Wills and Trusts
Wills and trusts are integral parts of good estate plans. Depending on your needs, type, and location of assets, you may only need a last will and testament. Others may need a trust, in addition to a will, in order to protect beneficiaries who are in their tender years or those who are receiving government benefit. Trusts may also be used to obtain certain tax benefits. In rare cases, in New Jersey, a last will is not appropriate at all and a living trust is needed.
There are a lot of issues which need to be considered. Certainly, there are many types of Wills and Trusts. Their use depends totally upon what you, the client, is hoping to accomplish. Many people come to us because they have young children and need to name someone to act as a guardian in the unlikely event that both parents pass before their children reach adulthood. Some have a disabled child or parent that needs continuing care for which provisions must be made. Others just need to ensure that their estates are distributed in the most efficient manner as possible to take advantage of tax savings clauses which benefit their family. Whatever the need, the New Jersey wills and trusts attorney at Shanahan & Voigt, LLC have the experience and knowledge to help you reach your goals.
Advanced Healthcare Directive
An Advanced Directive for Health Care, or “Living Will”, is a document that you may prepare now, to direct the type of health care you will want or not want, if you become unable to make your own health care decisions. By preparing the living will, you are in the driver’s seat when it comes to your health care options. If you ever become unable to communicate your healthcare wishes, the Living Will describes your wishes and names someone to carry them out.
Consider this document carefully. Just because you have a “terminal condition” doesn’t mean that you do not have good years ahead of you. If you were to be hospitalized then, do you still want care to be discontinued? Avoid phrases like, “no extraordinary measures,” and “no heroic efforts:”;the medical professionals assisting you will not know if what they want to proscribe is the same as what you consider to be “extraordinary” or “heroic.” You need to be more specific.
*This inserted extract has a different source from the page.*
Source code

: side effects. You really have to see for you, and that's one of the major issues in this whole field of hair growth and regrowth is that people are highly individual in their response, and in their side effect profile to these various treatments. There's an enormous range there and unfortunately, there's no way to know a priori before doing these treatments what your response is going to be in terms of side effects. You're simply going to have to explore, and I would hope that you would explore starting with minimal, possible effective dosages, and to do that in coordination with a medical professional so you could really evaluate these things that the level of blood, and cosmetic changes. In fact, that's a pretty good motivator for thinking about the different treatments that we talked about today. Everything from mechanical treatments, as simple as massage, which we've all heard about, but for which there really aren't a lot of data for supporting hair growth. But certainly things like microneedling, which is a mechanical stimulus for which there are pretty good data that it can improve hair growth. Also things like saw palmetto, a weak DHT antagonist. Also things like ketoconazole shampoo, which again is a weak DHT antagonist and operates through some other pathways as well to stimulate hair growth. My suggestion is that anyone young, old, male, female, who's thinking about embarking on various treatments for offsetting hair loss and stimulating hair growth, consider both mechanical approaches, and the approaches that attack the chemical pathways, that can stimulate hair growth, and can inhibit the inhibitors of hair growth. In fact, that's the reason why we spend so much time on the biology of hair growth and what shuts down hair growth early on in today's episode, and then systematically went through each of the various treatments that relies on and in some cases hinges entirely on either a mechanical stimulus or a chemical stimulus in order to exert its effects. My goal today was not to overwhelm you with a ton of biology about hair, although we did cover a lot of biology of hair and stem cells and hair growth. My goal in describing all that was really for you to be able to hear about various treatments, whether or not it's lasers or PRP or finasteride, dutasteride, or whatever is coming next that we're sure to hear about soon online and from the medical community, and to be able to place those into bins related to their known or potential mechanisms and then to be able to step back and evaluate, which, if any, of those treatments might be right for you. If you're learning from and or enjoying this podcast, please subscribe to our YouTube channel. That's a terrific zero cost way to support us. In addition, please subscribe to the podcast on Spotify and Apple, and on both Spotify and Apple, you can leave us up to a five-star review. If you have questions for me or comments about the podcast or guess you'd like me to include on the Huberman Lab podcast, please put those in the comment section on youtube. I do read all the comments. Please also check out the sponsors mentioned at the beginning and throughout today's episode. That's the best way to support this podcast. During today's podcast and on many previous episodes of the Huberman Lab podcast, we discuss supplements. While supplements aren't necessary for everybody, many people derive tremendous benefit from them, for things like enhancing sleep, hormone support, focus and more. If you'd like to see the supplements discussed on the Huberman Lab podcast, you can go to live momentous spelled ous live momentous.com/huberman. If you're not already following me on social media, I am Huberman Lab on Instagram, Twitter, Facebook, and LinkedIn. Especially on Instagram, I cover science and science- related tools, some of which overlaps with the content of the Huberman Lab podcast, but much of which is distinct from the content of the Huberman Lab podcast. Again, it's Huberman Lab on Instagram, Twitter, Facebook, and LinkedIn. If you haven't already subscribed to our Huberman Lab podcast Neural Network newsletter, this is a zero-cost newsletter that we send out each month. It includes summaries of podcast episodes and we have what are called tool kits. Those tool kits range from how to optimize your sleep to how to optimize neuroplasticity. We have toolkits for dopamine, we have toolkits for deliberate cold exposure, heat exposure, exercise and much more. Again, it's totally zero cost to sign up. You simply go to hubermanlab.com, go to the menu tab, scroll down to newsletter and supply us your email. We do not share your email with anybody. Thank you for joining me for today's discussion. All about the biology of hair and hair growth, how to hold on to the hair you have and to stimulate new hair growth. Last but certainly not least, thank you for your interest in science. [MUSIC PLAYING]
The Attorneys at Shanahan & Voigt, LLC are sensitive to your wishes. As President of the Hunterdon County Bar Association, Bob Shanahan facilitated a panel of local doctors and physicians to discuss Advance Directives. Many doctors indicated that they did not like living wills and wanted the bar and the medical society to discuss them. The problem, as it turned out, was that doctors found Advance Directives to be written too generally, not covering the specific issues they were dealing with in the present. After a year of discussions, we came up with a better document which was both legal and, above all, practical in its use.